*EXERCISE TEXT:*
%%
Introducing Model Serving in Snowpark Container Services (SPCS)
Inference is a big part of any Data Science / Machine Learning workflow.
Snowflake now offers two powerful options for running ML inference: traditional Warehouse-based inferencing and the new Model Serving via SPCS. Let’s explore the scenarios where to use each approach based on model complexity, performance needs, and integration requirements:
- Warehouse Inferencing
- Models are deployed as UDFs (User-Defined Functions) Stored Procedures inside Snowflake.
- Inference runs within Snowflake’s virtual warehouses
- Best for:
- Lightweight models (e.g., linear regression, basic classifiers)
- Business intelligence & dashboarding scenarios
- Model Serving in SPCS
- Models run as containerized applications, providing specialized compute resources like Nvidia GPUs.
- Allows serving models via REST APIs, enabling external systems to interact with predictions in real-time.
%%
*REQUIRED ACTIONS:*
(1) Extract the part of the model serving passage starting at "- Inference runs" and ending at "like Nvidia GPUs.", copying it word for word.
(2) Write the next part of the passage on Snowflake model serving, picking up after its last line.
The material that comes next has no connection to the passage on model serving.

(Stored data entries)
%%
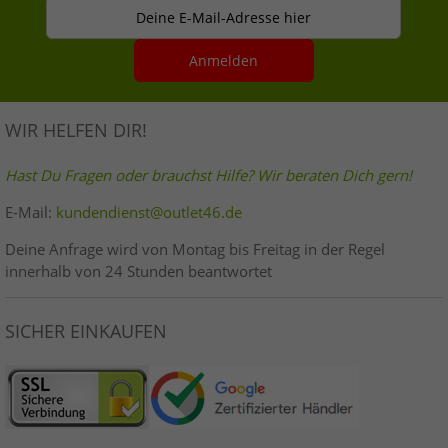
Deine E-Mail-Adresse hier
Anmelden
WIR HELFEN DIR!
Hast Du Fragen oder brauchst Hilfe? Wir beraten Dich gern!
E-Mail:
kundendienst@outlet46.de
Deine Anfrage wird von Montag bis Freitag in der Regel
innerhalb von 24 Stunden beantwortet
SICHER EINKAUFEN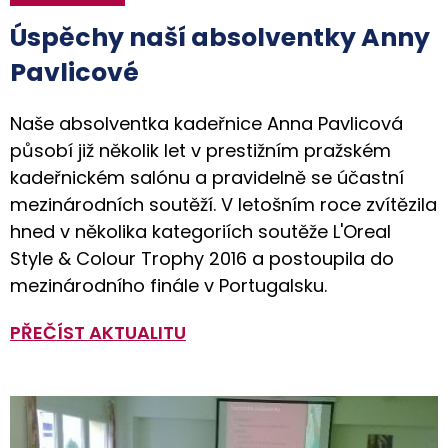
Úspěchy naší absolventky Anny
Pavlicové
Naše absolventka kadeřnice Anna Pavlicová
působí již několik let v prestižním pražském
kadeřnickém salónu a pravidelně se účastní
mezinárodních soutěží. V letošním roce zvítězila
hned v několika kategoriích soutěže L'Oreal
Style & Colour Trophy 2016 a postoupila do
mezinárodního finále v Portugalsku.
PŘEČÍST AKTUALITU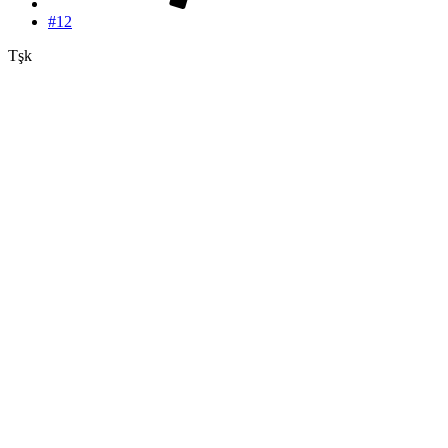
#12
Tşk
%%
*ANSWERS IN ORDER:*
(1)
- Inference runs within Snowflake’s virtual warehouses
- Best for:
- Lightweight models (e.g., linear regression, basic classifiers)
- Business intelligence & dashboarding scenarios
- Model Serving in SPCS
- Models run as containerized applications, providing specialized compute resources like Nvidia GPUs.

(2)
- Best for:
- Large-scale, complex models (e.g., deep learning, NLP, time-series forecasting) requiring GPUs or are bigger than 5GB
- Near Real-time, low-latency inference.
- Cases where models require additional dependencies beyond standard SQL/Python UDFs.
- Need integration with external applications
Key benefits of Model Serving via SPCS
Model Serving via SPCS enables seamless model deployment, eliminating the need for external tools like VSCode or PyCharm for Python-stored procedures. Developers can build, test, and deploy models directly in Snowflake without manually building and pushing Docker containers, reducing development cycles and operational overhead.
Other key benefits include:
- In-Snowflake Inference – Run models directly within Snowflake with no data movement.
- GPU-Powered Execution – Ideal for deep learning and NLP workloads.
- Custom Environments – Utilize PyPI packages and external dependencies effortlessly.
- Real-Time Inference – API-based model serving with low latency.
- Simplified Infrastructure – No need for separate model hosting or external compute resources.
SPCS also supports both batch and real-time inferencing, ensuring efficient scaling and minimal inference latency. By integrating model deployment within Snowflake, machine learning workloads become more efficient, streamlined, and scalable.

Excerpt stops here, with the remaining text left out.